The need for a continuous drilling program to sustain production on Alaska's North Slope may require the packaging of permits, enabling multiple drilling operations to be permitted in batches, without losing agencies' regulatory authority and oversight.
Hobbs said he does not think the type of single-well drilling pad used in the Bakken, for example, would be practical in the tundra of northern Alaska, given the intense amount of drilling required.
"In my opinion it would be cost-prohibitive to try to do a development in Alaska like they're doing in the Lower 48," Hobbs said. "They're not contending with wetlands there."
Instead, Hobbs has proposed a multi-well pad scheme for North Slope shale oil development. This model is entirely hypothetical and may not represent what a developer would actually do, Hobbs emphasized. However, the model can provide some insights into what might be involved, and how the permitting of a development might be carried out, he said.
Hobbs envisions a series of 840-foot-by-420-foot gravel pads, perhaps connected by a gravel road, extending east-west through a shale oil development area from the existing North Slope haul road. Each pad would accommodate 12 wellheads, with each well running at a steep angle down to the oil source before splitting into two horizontal, lateral well bores. The result would be 24 lateral wells penetrating subsurface source rock in an area centered under the pad and extending four miles east-west and three miles north-south.
To access the entire extent of subsurface source rock across a leased area, the pads would be four miles apart in an east-west orientation, with similar east-west lines of pads developed at three-mile intervals, north and south.
Hobbs' concept involves a single rig drilling all of the wells for a single pad during a single year. While that drilling is in progress, the next pad and its associated gravel road would be constructed, ready for drilling in the following year. Thus, year by year, the development would move out across the area of the shale oil play, along a development corridor.

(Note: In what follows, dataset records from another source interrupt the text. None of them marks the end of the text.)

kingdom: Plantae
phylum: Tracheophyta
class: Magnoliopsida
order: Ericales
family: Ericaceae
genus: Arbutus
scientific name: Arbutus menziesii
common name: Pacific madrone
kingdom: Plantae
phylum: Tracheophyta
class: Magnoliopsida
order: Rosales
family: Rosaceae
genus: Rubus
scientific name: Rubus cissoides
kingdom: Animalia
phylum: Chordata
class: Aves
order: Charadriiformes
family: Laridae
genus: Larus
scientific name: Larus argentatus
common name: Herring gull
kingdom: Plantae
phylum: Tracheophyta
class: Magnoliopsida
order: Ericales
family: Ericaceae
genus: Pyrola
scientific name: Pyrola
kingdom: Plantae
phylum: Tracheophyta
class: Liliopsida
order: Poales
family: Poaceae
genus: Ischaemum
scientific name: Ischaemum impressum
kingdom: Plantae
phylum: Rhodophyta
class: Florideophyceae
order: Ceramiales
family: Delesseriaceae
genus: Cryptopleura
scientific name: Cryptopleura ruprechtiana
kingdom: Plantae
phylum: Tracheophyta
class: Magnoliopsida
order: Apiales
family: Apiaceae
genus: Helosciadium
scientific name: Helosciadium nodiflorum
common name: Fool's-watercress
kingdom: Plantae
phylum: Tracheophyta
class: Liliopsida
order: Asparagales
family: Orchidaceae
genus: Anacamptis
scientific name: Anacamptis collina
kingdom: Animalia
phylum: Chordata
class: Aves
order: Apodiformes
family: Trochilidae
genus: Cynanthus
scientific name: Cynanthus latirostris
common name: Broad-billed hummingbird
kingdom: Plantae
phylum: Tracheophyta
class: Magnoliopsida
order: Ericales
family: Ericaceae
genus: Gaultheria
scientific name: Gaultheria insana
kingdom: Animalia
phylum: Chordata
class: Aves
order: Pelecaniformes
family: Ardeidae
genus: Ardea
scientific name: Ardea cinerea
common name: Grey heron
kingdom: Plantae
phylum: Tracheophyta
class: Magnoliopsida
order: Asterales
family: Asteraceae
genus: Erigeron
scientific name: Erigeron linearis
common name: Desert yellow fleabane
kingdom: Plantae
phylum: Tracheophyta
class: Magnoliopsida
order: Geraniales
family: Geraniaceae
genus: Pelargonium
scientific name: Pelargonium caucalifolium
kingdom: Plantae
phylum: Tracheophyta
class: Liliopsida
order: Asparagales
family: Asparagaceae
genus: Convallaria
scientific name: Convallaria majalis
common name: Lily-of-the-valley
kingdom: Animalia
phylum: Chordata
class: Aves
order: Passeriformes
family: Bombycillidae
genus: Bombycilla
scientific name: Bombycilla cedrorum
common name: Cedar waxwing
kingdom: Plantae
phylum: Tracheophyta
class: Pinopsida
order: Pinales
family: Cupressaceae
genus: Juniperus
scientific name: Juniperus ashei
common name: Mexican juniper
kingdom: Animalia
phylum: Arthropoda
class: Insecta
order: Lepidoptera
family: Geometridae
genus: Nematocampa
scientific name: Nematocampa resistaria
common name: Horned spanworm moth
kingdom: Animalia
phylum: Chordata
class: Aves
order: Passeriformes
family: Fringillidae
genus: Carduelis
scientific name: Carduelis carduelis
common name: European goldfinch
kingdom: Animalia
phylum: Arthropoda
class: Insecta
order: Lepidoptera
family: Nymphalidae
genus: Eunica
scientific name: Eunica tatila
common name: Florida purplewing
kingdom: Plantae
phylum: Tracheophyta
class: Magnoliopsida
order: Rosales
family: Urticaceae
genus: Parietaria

The wells would probably go to depths of around 10,000 feet, with 10,000-foot horizontal laterals, similar to deviated and horizontal wells already drilled on the North Slope, Hobbs said.
"I don't see a whole lot of difference in well design," he said.
And, although shale oil production depends on the hydraulic fracturing of the oil source rock, companies operating in Alaska already have extensive experience in using "fracking" techniques -- about 25 percent of the oil wells that have been drilled in Alaska have used hydraulic fracturing to improve productivity, Hobbs said.
With this type of development, it would potentially be possible to use relatively lightweight, truckable production facilities, with a high capacity facility moved to serve pads that have come newly online and which have the high initial production rates characteristic of shale oil development. The more mature pads could perhaps be hooked up to smaller, lower capacity systems, Hobbs said.